Auditory is a superb sense that allows us to situate ourselves in the environment. It allows us to detect potential danger, to identify what is familiar as well as to perceive human speech. Hearing depends on the proper functioning of a group of organs to function at its best.

The Ear 

An organ of sound and perception When sound is heard, it signifies that air is in movement. This movement of air is captured by the pinna and enters the external auditory canal. At the back of this canal is the eardrum which is very fine membrane that vibrates. The vibration of the eardrum then spreads to the 3 small bones of the middle ear , the malleus, incus, and stapes, that each in turn begins to move. The stapes supports the wall of the internal ear, which is full of liquid. This liquid movs and causes the ciliated cells to move (like lashes) inside the cochlea.
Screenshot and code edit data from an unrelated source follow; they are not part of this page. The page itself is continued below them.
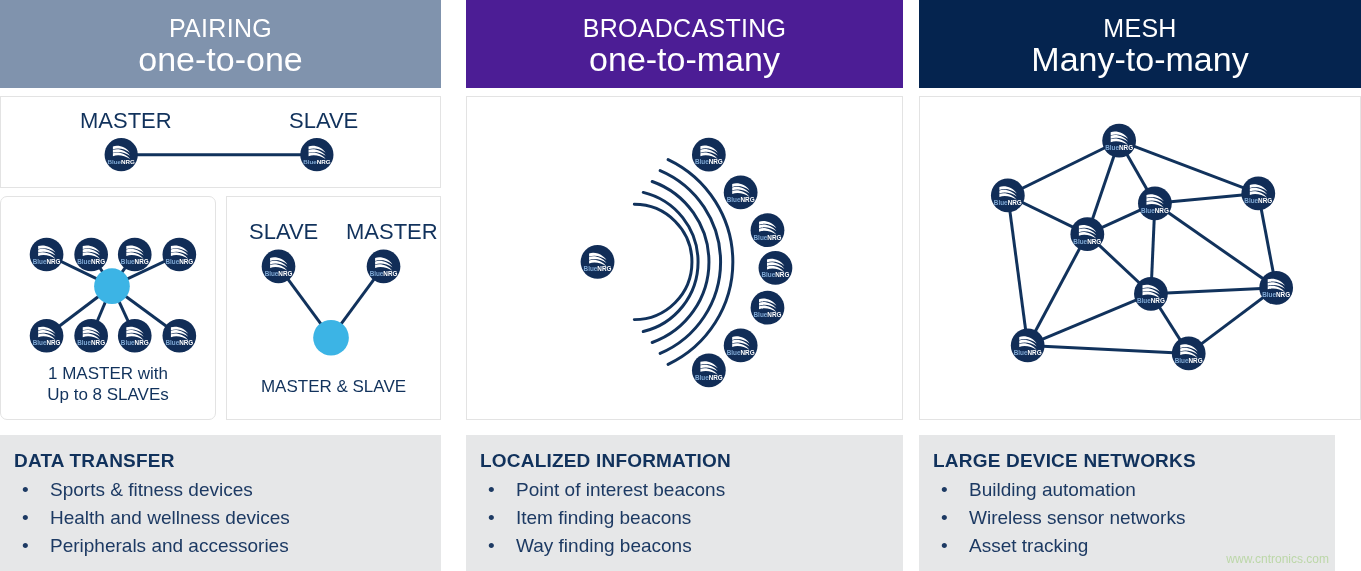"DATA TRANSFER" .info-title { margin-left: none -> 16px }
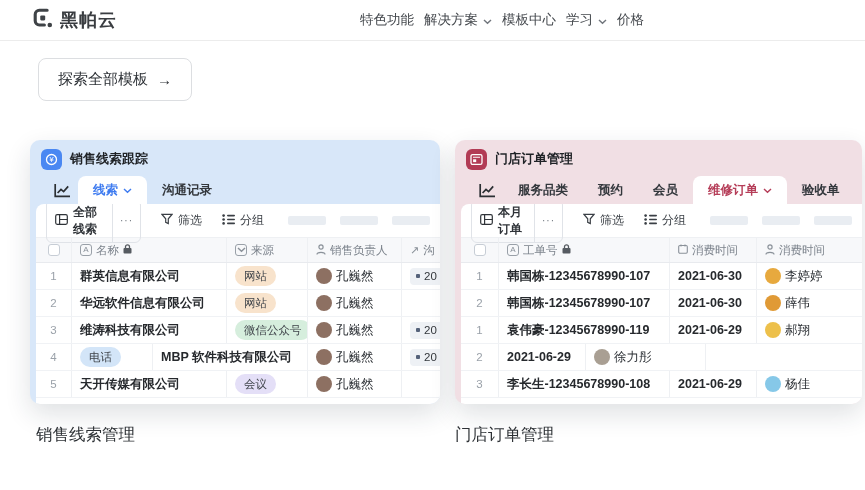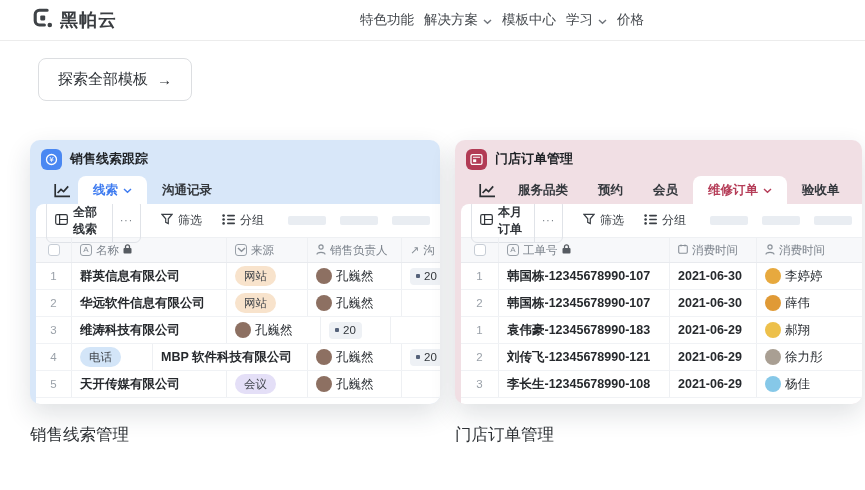"微信公众号" div.cell { html: none -> <div> <span>微信公众号</span> </div> }
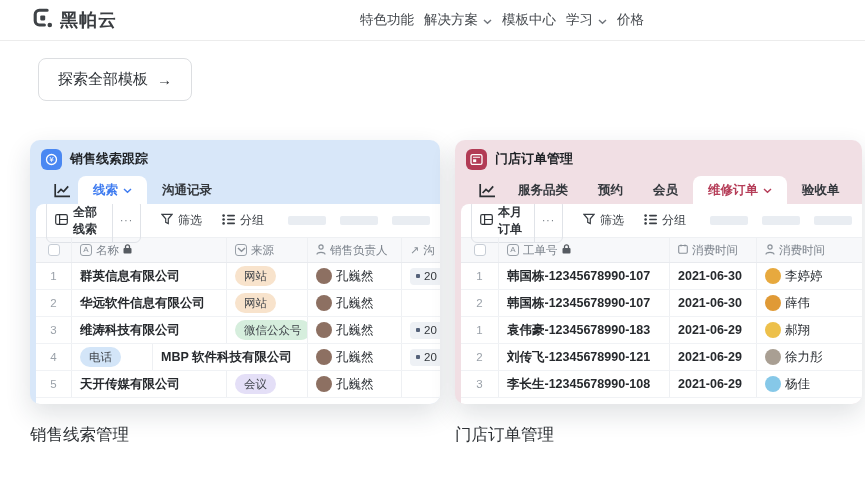"袁伟豪-12345678990-183" span.tcell-primary { text: -12345678990-183 -> -12345678990-119 }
Those that are at the base of the cochlea react to the highest frequency sounds, those that are above the cochlea react to the lowest frequency sounds. Inside the cochlea, the Corti translates the movements of ciliated cells into an electronic message that goes to the auditory nerve and the brain.

Beyond the Ear

 The Brain The message that is heard is sent in electrical form to the auditory nerve. This message follows a complex path towards different parts of the brain in both hemispheres. For example ; certain cerebral regions allow you to to determine where sound is coming from, some what those sounds signify, while others interpret speech.